Give again, word for word, each line below starting at the one that contains "MitmachTanzmit FOLK-TANZ-FUSION" and ending at the one that contains "Payback Coupons 🟦⬜".

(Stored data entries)
------------------------------------------------------------------------

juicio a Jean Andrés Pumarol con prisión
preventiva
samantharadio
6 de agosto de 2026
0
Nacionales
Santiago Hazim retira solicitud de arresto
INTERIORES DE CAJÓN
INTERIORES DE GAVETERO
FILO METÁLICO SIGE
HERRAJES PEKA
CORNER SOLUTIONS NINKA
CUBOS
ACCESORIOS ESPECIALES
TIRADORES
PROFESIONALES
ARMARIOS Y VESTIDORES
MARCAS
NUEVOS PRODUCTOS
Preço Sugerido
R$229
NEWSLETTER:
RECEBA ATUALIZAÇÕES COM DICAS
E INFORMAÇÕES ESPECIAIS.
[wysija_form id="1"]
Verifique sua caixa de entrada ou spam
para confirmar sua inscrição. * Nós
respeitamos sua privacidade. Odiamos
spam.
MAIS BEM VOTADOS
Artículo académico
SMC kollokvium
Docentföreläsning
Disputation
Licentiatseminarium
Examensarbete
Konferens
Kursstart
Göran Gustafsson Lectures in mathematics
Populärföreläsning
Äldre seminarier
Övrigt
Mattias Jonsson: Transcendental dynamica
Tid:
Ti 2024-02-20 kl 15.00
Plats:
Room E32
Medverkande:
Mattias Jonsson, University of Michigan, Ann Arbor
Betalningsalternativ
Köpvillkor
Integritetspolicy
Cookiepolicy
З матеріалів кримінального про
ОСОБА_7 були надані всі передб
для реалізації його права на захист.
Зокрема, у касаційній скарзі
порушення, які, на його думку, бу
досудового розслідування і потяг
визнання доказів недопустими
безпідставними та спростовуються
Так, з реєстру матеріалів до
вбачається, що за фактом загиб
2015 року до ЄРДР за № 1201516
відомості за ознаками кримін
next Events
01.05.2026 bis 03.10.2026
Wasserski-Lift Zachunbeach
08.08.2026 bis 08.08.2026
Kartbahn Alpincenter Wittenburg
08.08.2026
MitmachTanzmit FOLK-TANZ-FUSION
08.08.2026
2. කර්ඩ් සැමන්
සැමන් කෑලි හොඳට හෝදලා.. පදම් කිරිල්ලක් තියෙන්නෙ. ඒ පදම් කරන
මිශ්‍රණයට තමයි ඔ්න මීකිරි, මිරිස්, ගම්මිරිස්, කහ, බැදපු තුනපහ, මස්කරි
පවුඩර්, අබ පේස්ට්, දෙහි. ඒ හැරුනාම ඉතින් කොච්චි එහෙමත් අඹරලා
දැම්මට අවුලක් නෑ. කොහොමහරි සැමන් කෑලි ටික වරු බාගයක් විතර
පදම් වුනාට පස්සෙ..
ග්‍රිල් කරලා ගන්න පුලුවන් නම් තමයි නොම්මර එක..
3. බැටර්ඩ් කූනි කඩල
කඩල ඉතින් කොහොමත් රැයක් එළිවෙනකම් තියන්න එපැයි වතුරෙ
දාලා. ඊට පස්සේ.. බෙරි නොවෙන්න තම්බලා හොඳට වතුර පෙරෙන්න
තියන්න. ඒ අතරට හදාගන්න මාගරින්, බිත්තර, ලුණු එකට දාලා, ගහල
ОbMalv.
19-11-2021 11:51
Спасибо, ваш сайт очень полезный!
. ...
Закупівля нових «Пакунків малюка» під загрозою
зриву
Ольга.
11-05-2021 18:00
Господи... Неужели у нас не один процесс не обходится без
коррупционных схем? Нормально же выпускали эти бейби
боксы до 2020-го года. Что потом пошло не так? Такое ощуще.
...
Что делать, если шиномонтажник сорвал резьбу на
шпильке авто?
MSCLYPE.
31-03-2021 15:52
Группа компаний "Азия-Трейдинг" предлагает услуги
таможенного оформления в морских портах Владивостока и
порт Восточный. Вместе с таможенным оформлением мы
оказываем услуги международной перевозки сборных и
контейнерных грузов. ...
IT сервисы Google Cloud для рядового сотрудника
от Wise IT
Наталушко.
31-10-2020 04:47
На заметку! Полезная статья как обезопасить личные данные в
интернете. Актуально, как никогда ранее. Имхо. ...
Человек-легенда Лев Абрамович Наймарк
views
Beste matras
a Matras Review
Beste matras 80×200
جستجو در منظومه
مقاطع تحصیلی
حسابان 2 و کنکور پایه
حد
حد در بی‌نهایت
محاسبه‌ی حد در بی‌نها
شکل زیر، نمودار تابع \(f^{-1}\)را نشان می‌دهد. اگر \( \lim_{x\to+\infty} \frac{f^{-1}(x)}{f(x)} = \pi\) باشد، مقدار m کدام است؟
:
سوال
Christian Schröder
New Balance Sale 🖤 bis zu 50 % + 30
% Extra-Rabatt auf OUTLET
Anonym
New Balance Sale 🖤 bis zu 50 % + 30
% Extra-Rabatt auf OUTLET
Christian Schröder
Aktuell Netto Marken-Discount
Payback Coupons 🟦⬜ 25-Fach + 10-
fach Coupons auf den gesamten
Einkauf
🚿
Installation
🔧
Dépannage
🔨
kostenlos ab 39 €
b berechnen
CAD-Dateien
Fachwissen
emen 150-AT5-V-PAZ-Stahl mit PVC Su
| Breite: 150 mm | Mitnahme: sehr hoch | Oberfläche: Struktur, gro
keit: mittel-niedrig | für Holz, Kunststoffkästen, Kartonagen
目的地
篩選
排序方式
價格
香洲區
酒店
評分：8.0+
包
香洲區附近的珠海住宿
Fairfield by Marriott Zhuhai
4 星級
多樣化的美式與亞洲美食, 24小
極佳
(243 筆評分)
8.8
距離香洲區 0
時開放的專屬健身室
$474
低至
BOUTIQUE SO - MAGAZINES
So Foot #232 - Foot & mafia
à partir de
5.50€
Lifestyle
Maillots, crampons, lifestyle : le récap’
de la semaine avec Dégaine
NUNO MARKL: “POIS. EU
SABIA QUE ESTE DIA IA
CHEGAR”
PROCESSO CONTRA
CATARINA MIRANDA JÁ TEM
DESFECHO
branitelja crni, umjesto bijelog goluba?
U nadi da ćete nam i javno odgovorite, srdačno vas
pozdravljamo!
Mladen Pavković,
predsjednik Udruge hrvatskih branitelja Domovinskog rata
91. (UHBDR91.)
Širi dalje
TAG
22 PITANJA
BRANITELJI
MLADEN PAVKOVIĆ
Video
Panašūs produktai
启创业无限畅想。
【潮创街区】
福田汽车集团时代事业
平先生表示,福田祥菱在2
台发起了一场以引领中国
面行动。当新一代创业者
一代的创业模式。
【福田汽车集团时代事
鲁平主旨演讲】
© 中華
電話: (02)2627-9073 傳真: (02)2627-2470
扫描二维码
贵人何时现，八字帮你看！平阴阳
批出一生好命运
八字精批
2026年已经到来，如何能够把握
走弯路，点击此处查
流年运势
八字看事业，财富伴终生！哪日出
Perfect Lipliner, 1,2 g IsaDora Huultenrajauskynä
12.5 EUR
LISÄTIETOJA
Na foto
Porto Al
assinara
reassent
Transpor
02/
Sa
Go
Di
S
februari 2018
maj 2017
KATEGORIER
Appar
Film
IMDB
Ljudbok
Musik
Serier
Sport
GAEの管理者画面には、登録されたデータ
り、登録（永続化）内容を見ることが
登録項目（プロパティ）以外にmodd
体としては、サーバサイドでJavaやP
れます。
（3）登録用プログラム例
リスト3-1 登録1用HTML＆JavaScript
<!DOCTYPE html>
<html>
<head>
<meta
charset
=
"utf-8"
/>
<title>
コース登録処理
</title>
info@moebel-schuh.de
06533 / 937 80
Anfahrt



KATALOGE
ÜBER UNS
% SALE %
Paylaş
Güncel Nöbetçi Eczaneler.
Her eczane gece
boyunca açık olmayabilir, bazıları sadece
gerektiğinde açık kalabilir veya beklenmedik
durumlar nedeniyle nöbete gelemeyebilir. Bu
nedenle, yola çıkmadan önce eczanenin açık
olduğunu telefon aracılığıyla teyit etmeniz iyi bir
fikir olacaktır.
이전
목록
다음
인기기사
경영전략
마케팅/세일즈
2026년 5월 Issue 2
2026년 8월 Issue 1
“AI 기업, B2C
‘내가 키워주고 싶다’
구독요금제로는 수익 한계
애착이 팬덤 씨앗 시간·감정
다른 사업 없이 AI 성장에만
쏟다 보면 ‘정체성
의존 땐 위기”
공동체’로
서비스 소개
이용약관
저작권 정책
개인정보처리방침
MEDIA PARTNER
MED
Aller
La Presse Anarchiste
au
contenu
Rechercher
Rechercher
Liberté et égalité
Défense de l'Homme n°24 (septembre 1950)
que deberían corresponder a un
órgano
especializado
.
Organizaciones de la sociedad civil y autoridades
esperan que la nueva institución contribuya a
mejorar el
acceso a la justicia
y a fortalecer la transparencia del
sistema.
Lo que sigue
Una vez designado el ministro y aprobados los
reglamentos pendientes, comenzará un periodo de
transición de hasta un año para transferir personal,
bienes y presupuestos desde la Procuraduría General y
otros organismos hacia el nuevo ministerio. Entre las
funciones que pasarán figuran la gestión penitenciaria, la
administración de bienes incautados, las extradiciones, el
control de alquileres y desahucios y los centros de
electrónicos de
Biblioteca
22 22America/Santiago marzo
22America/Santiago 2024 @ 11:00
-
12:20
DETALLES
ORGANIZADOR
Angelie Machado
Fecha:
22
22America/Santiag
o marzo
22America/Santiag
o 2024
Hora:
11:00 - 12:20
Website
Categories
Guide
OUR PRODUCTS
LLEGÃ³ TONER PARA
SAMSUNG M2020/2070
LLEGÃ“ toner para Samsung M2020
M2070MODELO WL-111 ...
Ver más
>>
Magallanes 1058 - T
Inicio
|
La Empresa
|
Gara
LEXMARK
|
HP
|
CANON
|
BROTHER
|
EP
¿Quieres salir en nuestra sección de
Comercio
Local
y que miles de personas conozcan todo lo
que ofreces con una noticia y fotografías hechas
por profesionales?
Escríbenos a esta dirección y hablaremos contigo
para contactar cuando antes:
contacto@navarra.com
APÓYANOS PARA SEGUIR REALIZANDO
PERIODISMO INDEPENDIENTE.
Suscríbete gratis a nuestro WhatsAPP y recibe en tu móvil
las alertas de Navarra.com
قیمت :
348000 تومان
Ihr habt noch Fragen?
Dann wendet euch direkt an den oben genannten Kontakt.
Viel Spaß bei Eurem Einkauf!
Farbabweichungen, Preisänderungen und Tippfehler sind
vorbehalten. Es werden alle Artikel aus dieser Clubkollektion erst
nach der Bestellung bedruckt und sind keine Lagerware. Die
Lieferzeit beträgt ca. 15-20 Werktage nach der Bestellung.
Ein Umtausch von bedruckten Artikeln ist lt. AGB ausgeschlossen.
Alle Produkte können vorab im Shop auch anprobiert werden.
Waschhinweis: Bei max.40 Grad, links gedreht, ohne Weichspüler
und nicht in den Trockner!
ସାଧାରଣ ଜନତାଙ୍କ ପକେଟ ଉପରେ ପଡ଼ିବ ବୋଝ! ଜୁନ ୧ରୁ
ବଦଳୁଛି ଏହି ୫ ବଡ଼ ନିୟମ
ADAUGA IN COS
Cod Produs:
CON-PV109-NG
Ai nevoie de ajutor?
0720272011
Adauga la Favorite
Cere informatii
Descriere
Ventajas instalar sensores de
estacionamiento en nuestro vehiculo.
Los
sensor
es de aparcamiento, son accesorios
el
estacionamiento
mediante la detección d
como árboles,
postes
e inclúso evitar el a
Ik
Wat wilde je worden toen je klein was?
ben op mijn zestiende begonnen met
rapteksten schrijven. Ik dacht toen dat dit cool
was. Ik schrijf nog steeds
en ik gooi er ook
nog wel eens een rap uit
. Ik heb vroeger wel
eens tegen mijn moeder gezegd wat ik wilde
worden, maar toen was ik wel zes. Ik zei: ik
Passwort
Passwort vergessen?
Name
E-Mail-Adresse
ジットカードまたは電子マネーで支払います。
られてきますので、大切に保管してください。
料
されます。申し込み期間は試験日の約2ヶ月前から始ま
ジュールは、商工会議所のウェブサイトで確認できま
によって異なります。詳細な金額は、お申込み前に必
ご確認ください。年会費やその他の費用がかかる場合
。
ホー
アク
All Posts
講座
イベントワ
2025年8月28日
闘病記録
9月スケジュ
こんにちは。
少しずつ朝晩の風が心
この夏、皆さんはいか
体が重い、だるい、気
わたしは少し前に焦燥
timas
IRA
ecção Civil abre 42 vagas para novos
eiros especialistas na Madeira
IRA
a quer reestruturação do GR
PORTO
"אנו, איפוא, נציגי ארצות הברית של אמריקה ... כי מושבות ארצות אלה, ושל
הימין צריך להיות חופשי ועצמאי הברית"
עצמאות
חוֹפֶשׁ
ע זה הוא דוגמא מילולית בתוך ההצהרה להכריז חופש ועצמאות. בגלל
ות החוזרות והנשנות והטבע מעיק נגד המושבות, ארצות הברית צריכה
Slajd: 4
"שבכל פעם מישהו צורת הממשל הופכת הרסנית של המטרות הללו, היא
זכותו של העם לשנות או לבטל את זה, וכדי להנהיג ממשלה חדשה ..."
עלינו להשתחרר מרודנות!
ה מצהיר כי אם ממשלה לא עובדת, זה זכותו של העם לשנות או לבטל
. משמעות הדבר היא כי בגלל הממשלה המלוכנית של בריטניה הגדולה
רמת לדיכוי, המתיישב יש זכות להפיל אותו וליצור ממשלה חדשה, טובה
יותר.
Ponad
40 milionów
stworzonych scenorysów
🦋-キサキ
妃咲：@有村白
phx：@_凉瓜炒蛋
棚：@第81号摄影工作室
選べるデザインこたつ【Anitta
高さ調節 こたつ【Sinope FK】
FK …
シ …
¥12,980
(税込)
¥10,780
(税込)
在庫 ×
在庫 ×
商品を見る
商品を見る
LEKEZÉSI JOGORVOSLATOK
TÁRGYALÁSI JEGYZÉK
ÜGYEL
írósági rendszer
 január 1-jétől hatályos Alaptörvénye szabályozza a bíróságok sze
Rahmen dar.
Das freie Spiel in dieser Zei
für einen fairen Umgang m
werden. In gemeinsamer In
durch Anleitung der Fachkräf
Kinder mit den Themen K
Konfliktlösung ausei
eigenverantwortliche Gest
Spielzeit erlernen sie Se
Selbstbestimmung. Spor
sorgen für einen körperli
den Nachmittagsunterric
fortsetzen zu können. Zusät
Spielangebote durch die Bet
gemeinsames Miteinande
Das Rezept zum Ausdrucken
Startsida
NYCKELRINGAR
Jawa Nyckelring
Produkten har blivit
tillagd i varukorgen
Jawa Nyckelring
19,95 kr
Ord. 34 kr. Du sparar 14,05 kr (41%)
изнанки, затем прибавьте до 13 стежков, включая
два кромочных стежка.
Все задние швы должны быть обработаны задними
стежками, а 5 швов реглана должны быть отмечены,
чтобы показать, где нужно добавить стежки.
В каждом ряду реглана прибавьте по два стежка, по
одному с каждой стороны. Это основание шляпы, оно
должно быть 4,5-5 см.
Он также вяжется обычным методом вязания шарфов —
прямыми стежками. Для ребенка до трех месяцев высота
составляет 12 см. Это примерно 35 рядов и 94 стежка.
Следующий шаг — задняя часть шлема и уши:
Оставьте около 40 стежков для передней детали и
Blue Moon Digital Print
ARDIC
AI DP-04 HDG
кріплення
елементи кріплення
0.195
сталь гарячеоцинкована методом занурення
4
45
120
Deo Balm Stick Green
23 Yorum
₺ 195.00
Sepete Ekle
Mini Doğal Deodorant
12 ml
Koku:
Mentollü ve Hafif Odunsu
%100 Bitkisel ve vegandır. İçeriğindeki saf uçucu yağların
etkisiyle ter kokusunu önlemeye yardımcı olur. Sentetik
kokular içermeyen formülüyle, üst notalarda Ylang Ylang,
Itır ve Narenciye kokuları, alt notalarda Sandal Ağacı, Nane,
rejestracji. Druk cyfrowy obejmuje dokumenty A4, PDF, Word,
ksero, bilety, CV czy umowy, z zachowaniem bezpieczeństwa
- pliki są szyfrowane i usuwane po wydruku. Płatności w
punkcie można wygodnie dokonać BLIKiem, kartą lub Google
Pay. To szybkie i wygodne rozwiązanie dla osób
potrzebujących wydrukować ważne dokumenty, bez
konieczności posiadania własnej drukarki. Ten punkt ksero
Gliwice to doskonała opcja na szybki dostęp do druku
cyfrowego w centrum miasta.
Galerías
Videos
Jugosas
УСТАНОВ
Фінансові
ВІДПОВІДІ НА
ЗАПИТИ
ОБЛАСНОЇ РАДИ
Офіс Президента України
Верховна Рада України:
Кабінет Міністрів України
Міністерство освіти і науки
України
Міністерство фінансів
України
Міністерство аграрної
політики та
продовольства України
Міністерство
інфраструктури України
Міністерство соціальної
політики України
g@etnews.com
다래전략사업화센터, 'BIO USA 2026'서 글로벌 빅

------------------------------------------------------------------------

(ANSWER BOX):
MitmachTanzmit FOLK-TANZ-FUSION
08.08.2026
2. කර්ඩ් සැමන්
සැමන් කෑලි හොඳට හෝදලා.. පදම් කිරිල්ලක් තියෙන්නෙ. ඒ පදම් කරන
මිශ්‍රණයට තමයි ඔ්න මීකිරි, මිරිස්, ගම්මිරිස්, කහ, බැදපු තුනපහ, මස්කරි
පවුඩර්, අබ පේස්ට්, දෙහි. ඒ හැරුනාම ඉතින් කොච්චි එහෙමත් අඹරලා
දැම්මට අවුලක් නෑ. කොහොමහරි සැමන් කෑලි ටික වරු බාගයක් විතර
පදම් වුනාට පස්සෙ..
ග්‍රිල් කරලා ගන්න පුලුවන් නම් තමයි නොම්මර එක..
3. බැටර්ඩ් කූනි කඩල
කඩල ඉතින් කොහොමත් රැයක් එළිවෙනකම් තියන්න එපැයි වතුරෙ
දාලා. ඊට පස්සේ.. බෙරි නොවෙන්න තම්බලා හොඳට වතුර පෙරෙන්න
තියන්න. ඒ අතරට හදාගන්න මාගරින්, බිත්තර, ලුණු එකට දාලා, ගහල
ОbMalv.
19-11-2021 11:51
Спасибо, ваш сайт очень полезный!
. ...
Закупівля нових «Пакунків малюка» під загрозою
зриву
Ольга.
11-05-2021 18:00
Господи... Неужели у нас не один процесс не обходится без
коррупционных схем? Нормально же выпускали эти бейби
боксы до 2020-го года. Что потом пошло не так? Такое ощуще.
...
Что делать, если шиномонтажник сорвал резьбу на
шпильке авто?
MSCLYPE.
31-03-2021 15:52
Группа компаний "Азия-Трейдинг" предлагает услуги
таможенного оформления в морских портах Владивостока и
порт Восточный. Вместе с таможенным оформлением мы
оказываем услуги международной перевозки сборных и
контейнерных грузов. ...
IT сервисы Google Cloud для рядового сотрудника
от Wise IT
Наталушко.
31-10-2020 04:47
На заметку! Полезная статья как обезопасить личные данные в
интернете. Актуально, как никогда ранее. Имхо. ...
Человек-легенда Лев Абрамович Наймарк
views
Beste matras
a Matras Review
Beste matras 80×200
جستجو در منظومه
مقاطع تحصیلی
حسابان 2 و کنکور پایه
حد
حد در بی‌نهایت
محاسبه‌ی حد در بی‌نها
شکل زیر، نمودار تابع \(f^{-1}\)را نشان می‌دهد. اگر \( \lim_{x\to+\infty} \frac{f^{-1}(x)}{f(x)} = \pi\) باشد، مقدار m کدام است؟
:
سوال
Christian Schröder
New Balance Sale 🖤 bis zu 50 % + 30
% Extra-Rabatt auf OUTLET
Anonym
New Balance Sale 🖤 bis zu 50 % + 30
% Extra-Rabatt auf OUTLET
Christian Schröder
Aktuell Netto Marken-Discount
Payback Coupons 🟦⬜ 25-Fach + 10-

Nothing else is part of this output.